Hong Kong Half Year
All photos included are my own.
When I moved from the US to Europe, I fully expected my parochial tiny American chauvinist brain to be blown to bits with the realization that america doesn’t really matter that much in the grand scheme of the world.
Unfortunately, the opposite happened. Europeans watch american shows, listen to american music, use american products, and love to talk about american politics. When the opportunity for an exchange semester came round, I tried to get as far away as possible. A place where they don’t play Taylor Swift in the grocery store and all that. I chose the Hong Kong University of Science and Technology.
Hong Kong is probably top three places in the world. It’s a megacity crossed with a jungle crossed with mountains crossed with a tropical archipelago. It’s like a video game biome.

• [Dataset content]:
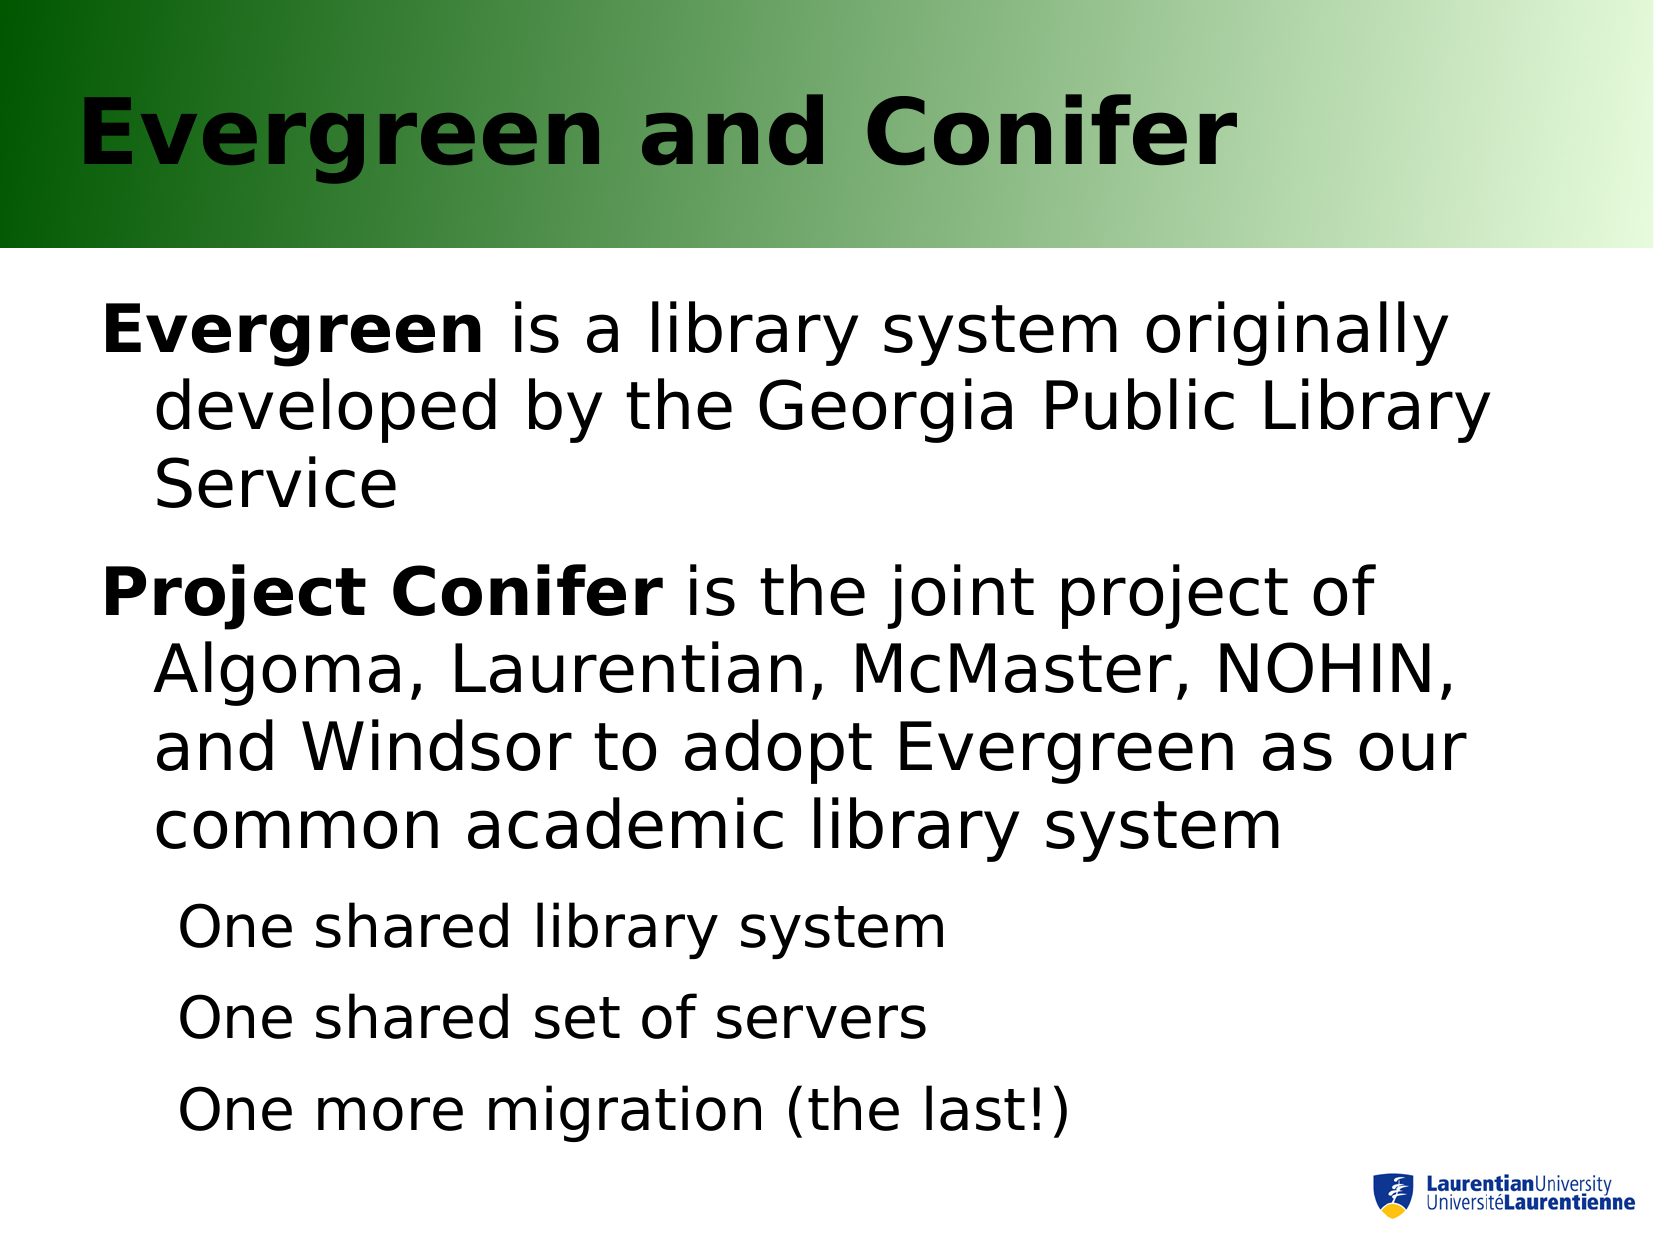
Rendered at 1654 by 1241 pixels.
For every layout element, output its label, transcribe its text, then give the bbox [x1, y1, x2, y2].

title Evergreen and Conifer [76, 29, 1565, 237]
picture [1353, 1153, 1654, 1238]
picture [0, 0, 1654, 248]
list Evergreen is a library system originally developed by the Georgia Public Library Service Project Conifer is the joint project of Algoma, Laurentian, McMaster, NOHIN, and Windsor to adopt Evergreen as our common academic library system One shared library system One shared set of servers One more migration (the last!) [82, 290, 1571, 1145]
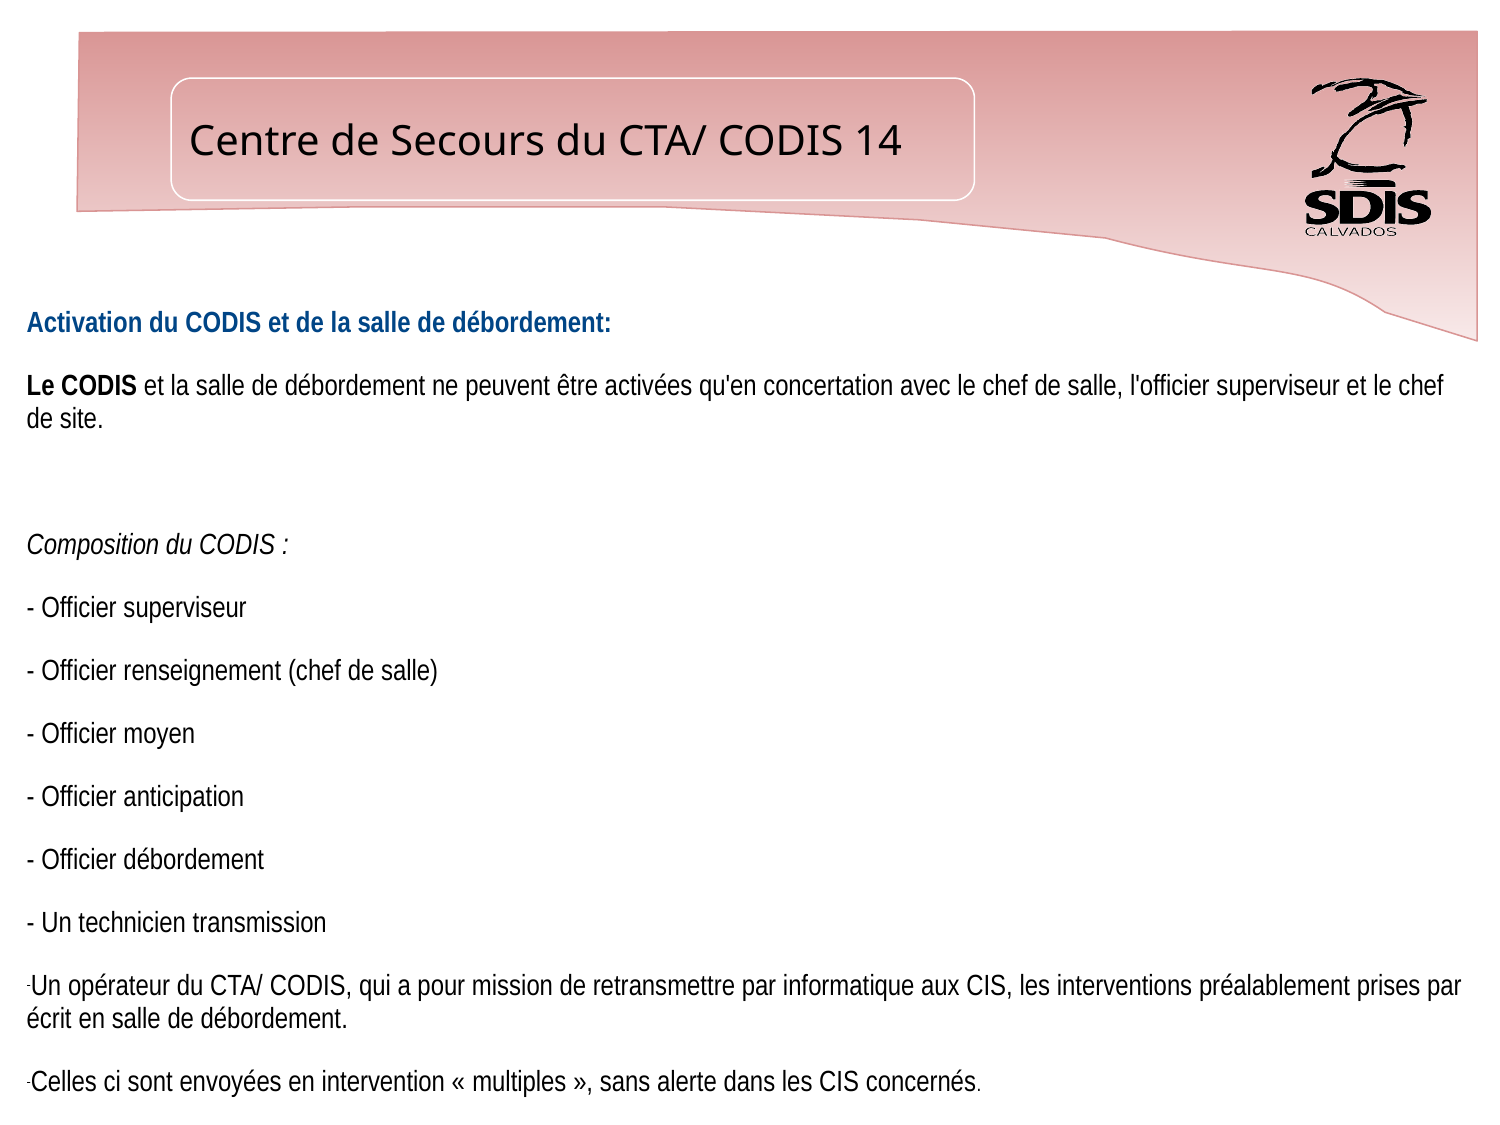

• [Exercise tasks]:
a - Based on the Hong Kong essay, decide whether each statement below is true. Answer yes or no for each and quote the words from the essay that settle it. (i) The writer chose the Hong Kong University of Science and Technology for the exchange semester. (ii) After moving to Europe, the writer found that Europeans pay little attention to American culture. (iii) The photos in the essay were taken by someone other than the writer.
b - In the Hong Kong essay, what does the final sentence liken Hong Kong to?
c - Reproduce the passage in the Hong Kong essay from "When I moved" up to and including "of the world.".

• [In response]:
a -
(i) Yes: "I chose the Hong Kong University of Science and Technology."
(ii) No: "Unfortunately, the opposite happened. Europeans watch american shows, listen to american music, use american products, and love to talk about american politics."
(iii) No: "All photos included are my own."

b - A video game biome.

c -
When I moved from the US to Europe, I fully expected my parochial tiny American chauvinist brain to be blown to bits with the realization that america doesn’t really matter that much in the grand scheme of the world.